The terms of the TiVo Inc. (the “Company”) Fiscal Year 2007 Bonus Plan for Executives (the “Plan”) have been established to reward the Company’s executives for assisting the Company in achieving its operational goals through exemplary performance. Under the Plan, cash bonuses and restricted stock grants, if any, will be based on the achievement of specified corporate and departmental goals at mid-year and end of fiscal year 2007, as determined by the Compensation Committee of the Board of Directors (the “Compensation Committee”) and/or the Board of Directors (the “Board”).

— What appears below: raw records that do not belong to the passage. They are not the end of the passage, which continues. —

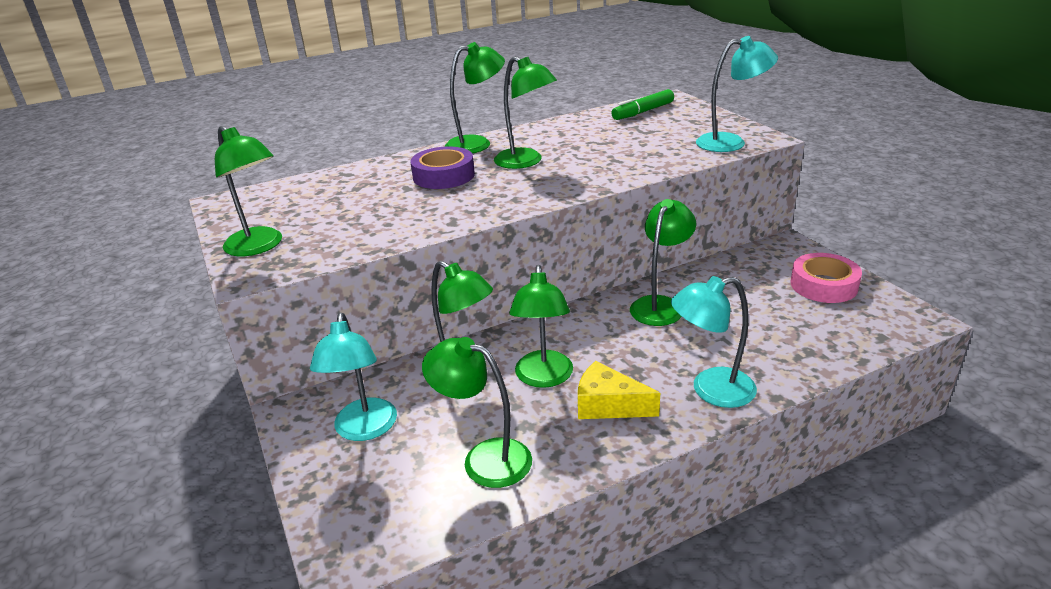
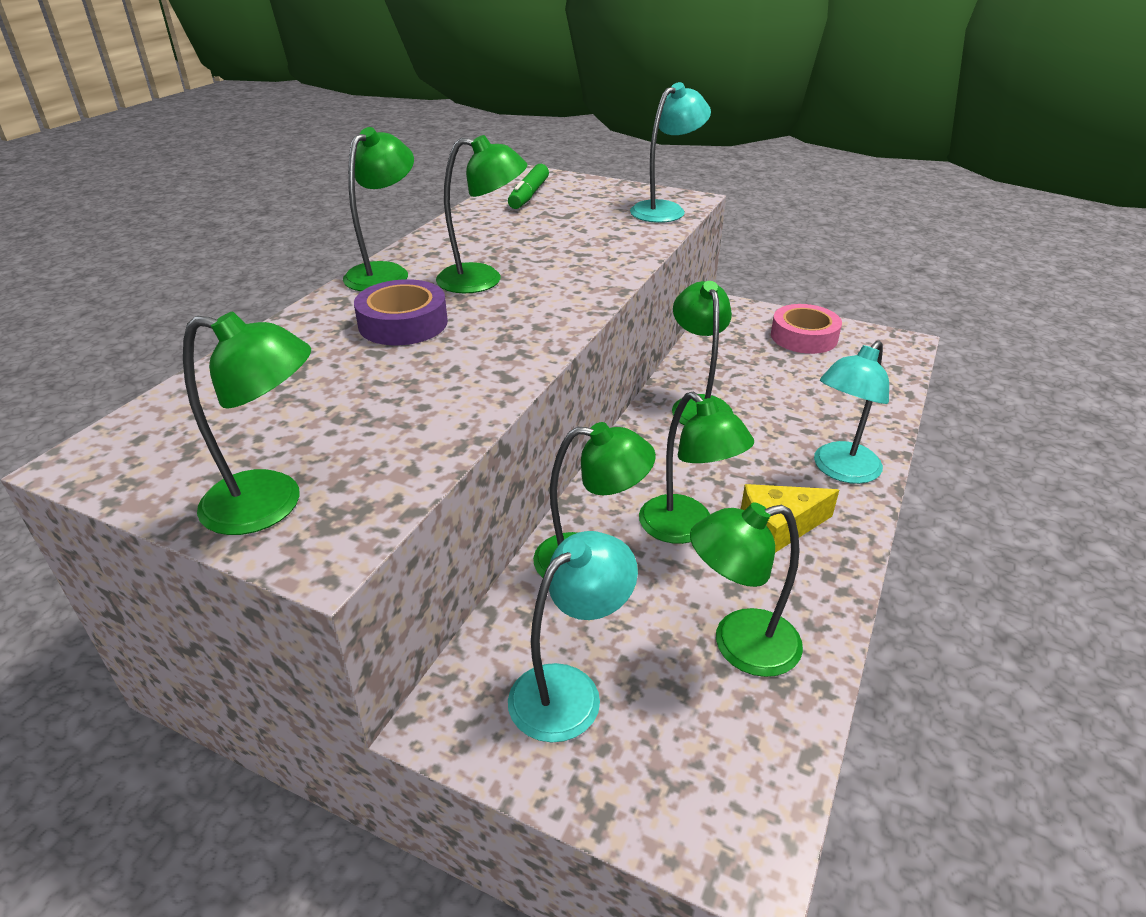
camera: 40 degrees left, 5 degrees up
turquoise lamp [310,313,397,441] -> turquoise lamp turned 90 degrees counterclockwise [508,531,638,743]

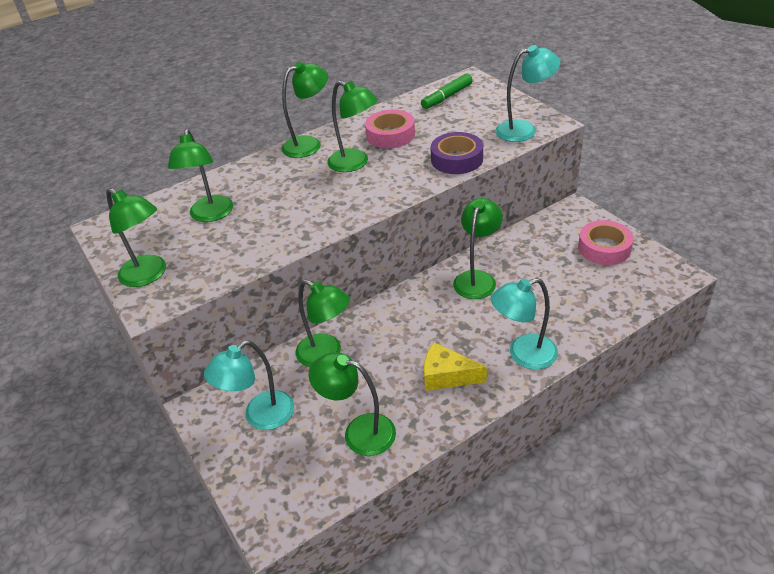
camera: 35 degrees right, 5 degrees up
purple tape [354,279,448,345] -> purple tape moved to [430,132,483,174]
turquoise lamp [508,531,638,743] -> turquoise lamp turned 150 degrees clockwise [204,341,294,430]
green lamp [639,392,754,544] -> green lamp moved to [168,129,233,222]
none -> pink tape [365,110,415,148]

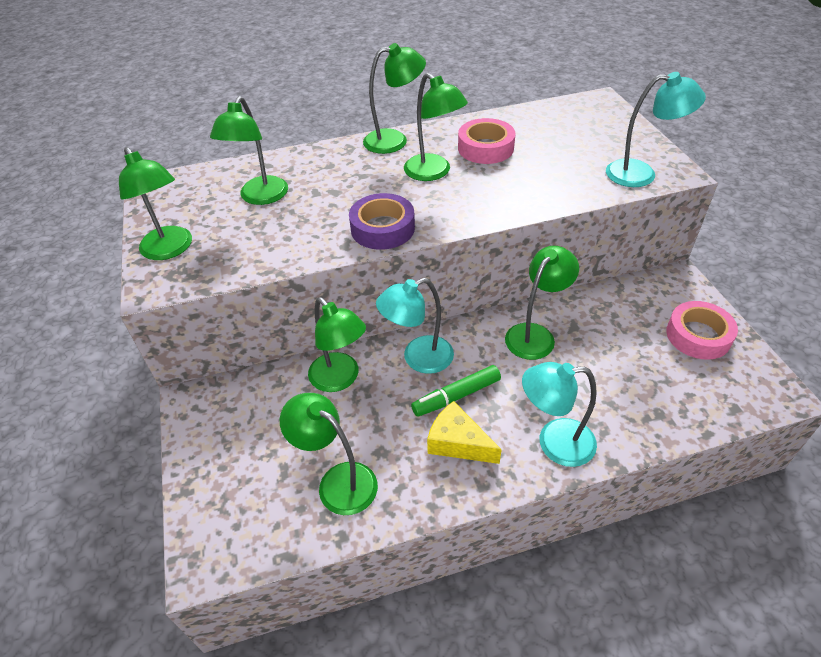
camera: 15 degrees right, 5 degrees up
turquoise lamp [204,341,294,430] -> turquoise lamp moved to [376,278,454,374]
green marker [421,73,473,109] -> green marker moved to [411,365,501,417]
purple tape [430,132,483,174] -> purple tape moved to [349,193,415,250]

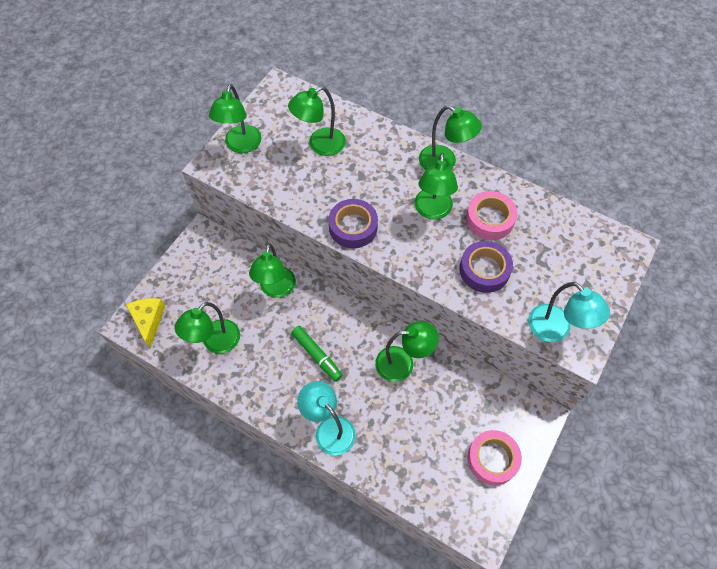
camera: 45 degrees right, 15 degrees up
green lamp [280,393,378,515] -> green lamp turned 135 degrees counterclockwise [175,302,240,353]
turquoise lamp [376,278,454,374] -> none
green marker [411,365,501,417] -> green marker turned 150 degrees counterclockwise [291,326,343,382]
yellow cheese [427,401,502,464] -> yellow cheese moved to [126,298,165,349]
none -> purple tape [459,241,513,293]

Determination of Fiscal Year 2007 Bonuses:

Company executives will be eligible to receive targeted amounts of cash and restricted stock under the Plan. The amount of actual bonuses of cash and/or restricted stock will be based on the achievement of objective Company and departmental performance goals and may be higher or lower than targeted amounts according to a pre-determined formula that will be applied by the Compensation Committee and the Board. Target cash bonuses for executives (excluding the Company’s Chief Executive Officer whose target is $500,000 per his employment agreement) under the Plan for fiscal year 2007 range from 20% to 50% of the recipient’s base salary. Executives may also receive a grant of restricted stock under the Plan set at a target of up to a maximum of 50% of options granted to the executive during fiscal year 2007. These restricted stock grants under the Plan will vest 100% after two years from the date of grant. The objective Company performance goals will be based on meeting certain goals with respect to the Company’s financial performance, subscription growth, product innovation, achievement of milestone delivery dates, and product deployment and distribution, as well as other Company and departmental performance goals that may be determined by the Compensation Committee and/or the Board. Under the Plan, the Company’s executives will be eligible to receive up to twenty percent (20%) of their full fiscal year 2007 targeted cash bonuses at the mid-point of the Company’s fiscal year based upon the Compensation Committee’s and/or the Board’s assessment of the Company’s progress towards achievement of pre-determined performance goals for fiscal year 2007. The Board and the Compensation Committee reserve the right to modify these goals, amounts and criteria at any time.